- [DONNÉES FOURNIES]:
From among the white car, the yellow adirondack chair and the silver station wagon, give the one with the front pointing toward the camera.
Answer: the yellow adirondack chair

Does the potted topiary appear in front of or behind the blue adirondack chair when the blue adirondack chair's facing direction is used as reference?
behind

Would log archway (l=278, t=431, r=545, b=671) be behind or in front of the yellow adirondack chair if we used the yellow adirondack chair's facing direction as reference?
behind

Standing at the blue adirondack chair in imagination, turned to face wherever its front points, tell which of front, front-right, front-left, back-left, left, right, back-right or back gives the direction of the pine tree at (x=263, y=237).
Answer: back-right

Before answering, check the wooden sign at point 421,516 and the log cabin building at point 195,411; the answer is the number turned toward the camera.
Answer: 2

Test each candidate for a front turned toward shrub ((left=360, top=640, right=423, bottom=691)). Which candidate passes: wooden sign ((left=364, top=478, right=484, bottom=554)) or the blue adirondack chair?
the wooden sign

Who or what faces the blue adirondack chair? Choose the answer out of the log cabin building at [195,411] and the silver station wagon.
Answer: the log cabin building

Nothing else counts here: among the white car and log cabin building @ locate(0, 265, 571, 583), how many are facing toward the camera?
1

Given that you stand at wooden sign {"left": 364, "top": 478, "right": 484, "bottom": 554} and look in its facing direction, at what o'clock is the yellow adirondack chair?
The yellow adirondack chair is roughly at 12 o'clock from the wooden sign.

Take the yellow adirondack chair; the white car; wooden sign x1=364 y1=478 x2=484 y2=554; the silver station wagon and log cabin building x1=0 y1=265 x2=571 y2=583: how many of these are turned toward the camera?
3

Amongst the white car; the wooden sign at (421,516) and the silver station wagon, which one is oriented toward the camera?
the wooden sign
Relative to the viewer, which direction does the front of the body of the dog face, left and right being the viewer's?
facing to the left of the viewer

- [TÂCHE À RÉALISER]: Recopiez toutes les données en renommant « pine tree » en « fir tree », sans rien changer d'autre.

- [RÉSULTAT OBTENU]:
From among the white car, the yellow adirondack chair and the silver station wagon, give the one with the front pointing toward the camera.
Answer: the yellow adirondack chair

Does the potted topiary appear in front of or behind the blue adirondack chair when the blue adirondack chair's facing direction is used as reference?
behind

Would log archway (l=278, t=431, r=545, b=671) be behind or in front of the yellow adirondack chair if we used the yellow adirondack chair's facing direction as reference?
behind

Standing at the blue adirondack chair in imagination, turned to face wherever its front points, tell which of front, front-right, front-left, back-left, left, right, back-right or back gives the direction of the fir tree at (x=263, y=237).
Answer: back-right

Before answering, check the wooden sign at point 421,516 and the log cabin building at point 195,411; the answer is the number turned toward the camera.
Answer: 2

Test each candidate for a front turned toward shrub ((left=360, top=640, right=423, bottom=691)). Which candidate passes: wooden sign ((left=364, top=478, right=484, bottom=554)) or the blue adirondack chair?
the wooden sign

Who or what faces the blue adirondack chair? Choose the answer out of the log cabin building at [195,411] and the silver station wagon.
Answer: the log cabin building

Nothing else counts here: among the white car and log cabin building @ locate(0, 265, 571, 583), how many are facing toward the camera?
1

Given that you stand at wooden sign {"left": 364, "top": 478, "right": 484, "bottom": 554} and look in its facing direction, at what o'clock is the yellow adirondack chair?
The yellow adirondack chair is roughly at 12 o'clock from the wooden sign.

Take the yellow adirondack chair; the white car; wooden sign x1=364 y1=478 x2=484 y2=554; the silver station wagon and log cabin building x1=0 y1=265 x2=571 y2=583: how many of these are turned toward the camera?
3

Amongst the white car; the wooden sign at (421,516) and the silver station wagon, which one is oriented toward the camera?
the wooden sign
Relative to the viewer, which direction does the front of the body of the dog face, left and right being the viewer's?
facing to the left of the viewer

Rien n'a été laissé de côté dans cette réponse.